Постепенно стало смеркаться; уличный грохот смолкал, отдалялся; в тумане зажглись огни, просвечивая сквозь неподвижные, окутанные серой дымкой деревья.
Зенон спал спокойно и крепко. Слабый и пугливый огонек у его кровати горел в темноте золотым пятном; вся квартира постепенно погружалась в тяжелый, непроницаемый мрак.
Джо запер двери, опустил оконные шторы и долго стоял, глубоко сосредоточенный, тихо молясь, как всегда перед сеансом, затем пошел в первую комнату и сел на полу около камина, прислонившись спиной к стене. Все двери между комнатами были раскрыты, портьеры отдернуты, и в глубине квартиры ему была видна фигура спящего.

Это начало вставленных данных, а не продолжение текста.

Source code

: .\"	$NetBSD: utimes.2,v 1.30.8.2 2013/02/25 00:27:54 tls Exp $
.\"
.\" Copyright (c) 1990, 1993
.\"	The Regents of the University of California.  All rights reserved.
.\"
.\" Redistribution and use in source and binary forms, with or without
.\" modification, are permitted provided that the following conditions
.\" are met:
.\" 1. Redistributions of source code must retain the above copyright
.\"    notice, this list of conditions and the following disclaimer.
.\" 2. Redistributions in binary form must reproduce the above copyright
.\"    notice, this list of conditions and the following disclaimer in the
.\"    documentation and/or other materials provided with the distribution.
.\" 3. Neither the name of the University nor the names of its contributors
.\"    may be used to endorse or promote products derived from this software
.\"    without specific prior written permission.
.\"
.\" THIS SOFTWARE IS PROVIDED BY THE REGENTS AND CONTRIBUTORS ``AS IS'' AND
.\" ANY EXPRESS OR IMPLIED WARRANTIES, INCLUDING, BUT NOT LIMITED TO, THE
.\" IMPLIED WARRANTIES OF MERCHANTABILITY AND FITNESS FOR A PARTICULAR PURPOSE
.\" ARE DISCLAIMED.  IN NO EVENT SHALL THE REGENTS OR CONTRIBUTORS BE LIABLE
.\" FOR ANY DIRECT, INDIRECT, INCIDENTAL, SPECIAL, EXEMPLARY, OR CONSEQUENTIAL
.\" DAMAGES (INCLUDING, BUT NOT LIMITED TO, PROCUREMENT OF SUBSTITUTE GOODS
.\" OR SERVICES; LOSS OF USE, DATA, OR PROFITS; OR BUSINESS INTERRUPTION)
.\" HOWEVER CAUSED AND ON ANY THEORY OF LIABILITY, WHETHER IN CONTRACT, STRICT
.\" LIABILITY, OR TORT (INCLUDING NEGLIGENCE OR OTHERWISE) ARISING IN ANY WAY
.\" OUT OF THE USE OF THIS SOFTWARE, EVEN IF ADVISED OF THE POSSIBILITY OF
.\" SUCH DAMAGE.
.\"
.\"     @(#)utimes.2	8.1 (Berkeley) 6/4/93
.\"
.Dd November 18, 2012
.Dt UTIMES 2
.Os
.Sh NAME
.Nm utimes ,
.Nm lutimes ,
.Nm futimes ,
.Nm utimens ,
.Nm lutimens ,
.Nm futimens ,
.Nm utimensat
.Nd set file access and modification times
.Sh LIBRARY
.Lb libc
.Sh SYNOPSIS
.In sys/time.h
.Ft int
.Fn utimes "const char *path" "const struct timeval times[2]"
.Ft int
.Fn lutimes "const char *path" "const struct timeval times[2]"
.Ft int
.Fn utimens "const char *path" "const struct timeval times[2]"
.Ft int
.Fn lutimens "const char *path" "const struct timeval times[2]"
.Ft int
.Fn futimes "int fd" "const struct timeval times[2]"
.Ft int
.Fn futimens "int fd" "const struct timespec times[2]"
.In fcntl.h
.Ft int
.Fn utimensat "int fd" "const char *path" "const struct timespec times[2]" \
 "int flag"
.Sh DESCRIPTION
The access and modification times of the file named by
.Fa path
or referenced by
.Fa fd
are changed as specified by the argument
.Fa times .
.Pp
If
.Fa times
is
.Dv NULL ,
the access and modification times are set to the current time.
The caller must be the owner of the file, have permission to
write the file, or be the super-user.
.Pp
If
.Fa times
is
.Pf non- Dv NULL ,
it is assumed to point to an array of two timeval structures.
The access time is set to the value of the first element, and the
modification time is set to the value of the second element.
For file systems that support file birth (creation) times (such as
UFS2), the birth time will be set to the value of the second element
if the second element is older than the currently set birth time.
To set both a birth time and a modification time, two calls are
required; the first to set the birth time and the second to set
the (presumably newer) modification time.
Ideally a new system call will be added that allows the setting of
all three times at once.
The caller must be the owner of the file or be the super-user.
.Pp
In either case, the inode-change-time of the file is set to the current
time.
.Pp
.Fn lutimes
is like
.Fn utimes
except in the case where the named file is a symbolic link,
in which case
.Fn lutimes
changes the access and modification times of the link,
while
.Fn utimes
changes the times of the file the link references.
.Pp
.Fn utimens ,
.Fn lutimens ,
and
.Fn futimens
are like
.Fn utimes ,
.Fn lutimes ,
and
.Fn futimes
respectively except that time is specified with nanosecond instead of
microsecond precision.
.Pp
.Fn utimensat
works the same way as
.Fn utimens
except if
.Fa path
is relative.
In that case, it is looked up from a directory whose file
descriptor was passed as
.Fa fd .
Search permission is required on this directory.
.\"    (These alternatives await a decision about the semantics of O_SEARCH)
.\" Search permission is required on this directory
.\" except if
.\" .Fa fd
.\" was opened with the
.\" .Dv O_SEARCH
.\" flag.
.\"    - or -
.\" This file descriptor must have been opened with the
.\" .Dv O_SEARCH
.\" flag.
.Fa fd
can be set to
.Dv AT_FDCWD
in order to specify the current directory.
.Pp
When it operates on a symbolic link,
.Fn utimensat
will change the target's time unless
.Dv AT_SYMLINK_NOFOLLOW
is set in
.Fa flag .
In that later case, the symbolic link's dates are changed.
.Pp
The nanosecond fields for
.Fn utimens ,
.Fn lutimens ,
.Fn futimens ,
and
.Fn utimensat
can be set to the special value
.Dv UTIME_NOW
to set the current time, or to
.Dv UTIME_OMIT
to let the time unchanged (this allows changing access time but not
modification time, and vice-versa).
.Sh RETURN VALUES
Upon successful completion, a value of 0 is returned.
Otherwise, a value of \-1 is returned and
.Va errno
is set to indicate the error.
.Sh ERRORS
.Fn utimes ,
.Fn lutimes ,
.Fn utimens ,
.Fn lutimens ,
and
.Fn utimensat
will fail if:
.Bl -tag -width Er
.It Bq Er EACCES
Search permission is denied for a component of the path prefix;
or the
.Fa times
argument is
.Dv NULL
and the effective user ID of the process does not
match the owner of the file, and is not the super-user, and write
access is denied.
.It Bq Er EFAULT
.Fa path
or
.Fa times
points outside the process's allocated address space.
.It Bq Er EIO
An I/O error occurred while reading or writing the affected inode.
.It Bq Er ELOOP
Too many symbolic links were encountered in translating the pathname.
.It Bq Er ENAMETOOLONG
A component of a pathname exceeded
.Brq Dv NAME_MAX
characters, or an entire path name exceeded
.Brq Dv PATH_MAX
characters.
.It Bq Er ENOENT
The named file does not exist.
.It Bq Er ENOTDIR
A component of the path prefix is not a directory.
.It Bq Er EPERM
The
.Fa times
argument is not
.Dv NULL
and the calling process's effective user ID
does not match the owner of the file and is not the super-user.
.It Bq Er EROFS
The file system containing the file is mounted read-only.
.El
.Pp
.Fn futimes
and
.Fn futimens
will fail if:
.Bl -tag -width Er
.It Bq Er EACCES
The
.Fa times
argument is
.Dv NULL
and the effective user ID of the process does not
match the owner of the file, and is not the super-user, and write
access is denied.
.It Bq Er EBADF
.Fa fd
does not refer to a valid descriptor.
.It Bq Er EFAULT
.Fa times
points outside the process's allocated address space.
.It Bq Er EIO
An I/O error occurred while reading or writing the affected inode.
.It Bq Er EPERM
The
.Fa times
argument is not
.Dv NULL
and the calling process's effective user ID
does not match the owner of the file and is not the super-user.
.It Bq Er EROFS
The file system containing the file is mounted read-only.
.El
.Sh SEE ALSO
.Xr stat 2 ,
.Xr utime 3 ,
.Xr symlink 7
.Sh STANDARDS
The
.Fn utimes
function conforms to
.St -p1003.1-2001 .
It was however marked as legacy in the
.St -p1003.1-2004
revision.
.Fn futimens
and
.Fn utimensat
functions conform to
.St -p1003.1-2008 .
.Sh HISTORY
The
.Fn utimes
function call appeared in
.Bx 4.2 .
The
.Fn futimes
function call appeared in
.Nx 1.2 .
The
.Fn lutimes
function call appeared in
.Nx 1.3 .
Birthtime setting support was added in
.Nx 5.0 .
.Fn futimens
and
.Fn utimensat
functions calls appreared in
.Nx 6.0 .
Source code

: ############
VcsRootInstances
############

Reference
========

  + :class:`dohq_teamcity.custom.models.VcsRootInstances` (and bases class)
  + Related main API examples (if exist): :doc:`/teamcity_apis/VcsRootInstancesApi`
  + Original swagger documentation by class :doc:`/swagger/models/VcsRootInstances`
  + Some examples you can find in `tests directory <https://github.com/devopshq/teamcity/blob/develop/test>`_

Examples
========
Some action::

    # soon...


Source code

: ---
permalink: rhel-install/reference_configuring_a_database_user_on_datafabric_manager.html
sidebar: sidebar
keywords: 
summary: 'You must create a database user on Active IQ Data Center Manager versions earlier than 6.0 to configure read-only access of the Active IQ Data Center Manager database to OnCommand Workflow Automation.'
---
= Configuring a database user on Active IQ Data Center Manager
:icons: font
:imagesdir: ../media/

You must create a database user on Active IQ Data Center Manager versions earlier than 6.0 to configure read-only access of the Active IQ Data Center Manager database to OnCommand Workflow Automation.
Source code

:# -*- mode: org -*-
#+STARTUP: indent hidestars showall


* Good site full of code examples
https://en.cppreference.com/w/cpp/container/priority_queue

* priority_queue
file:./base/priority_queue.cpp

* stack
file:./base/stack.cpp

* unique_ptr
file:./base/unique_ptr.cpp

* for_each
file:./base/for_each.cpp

Он присел, подогнул ноги, чтобы уйти в самого себя, не разрывая в то же время единства, явиться в двух нераздельно равных видах двуединой сущности. Это были подготовительные опыты Джо, которые он производил с железной последовательностью под влиянием и руководством Магатмы.
Сразу стал он неподвижен, точно окаменел. Несмотря на неудобную позу, в которой он сидел, он ни разу не пошевелился, не дрогнул от боли, медленно преодолевая тело, убивая впечатлительность. Он собирал в одну точку рассеянные мысли, заключал их в одно безумно сильное желание: увидеть самого себя.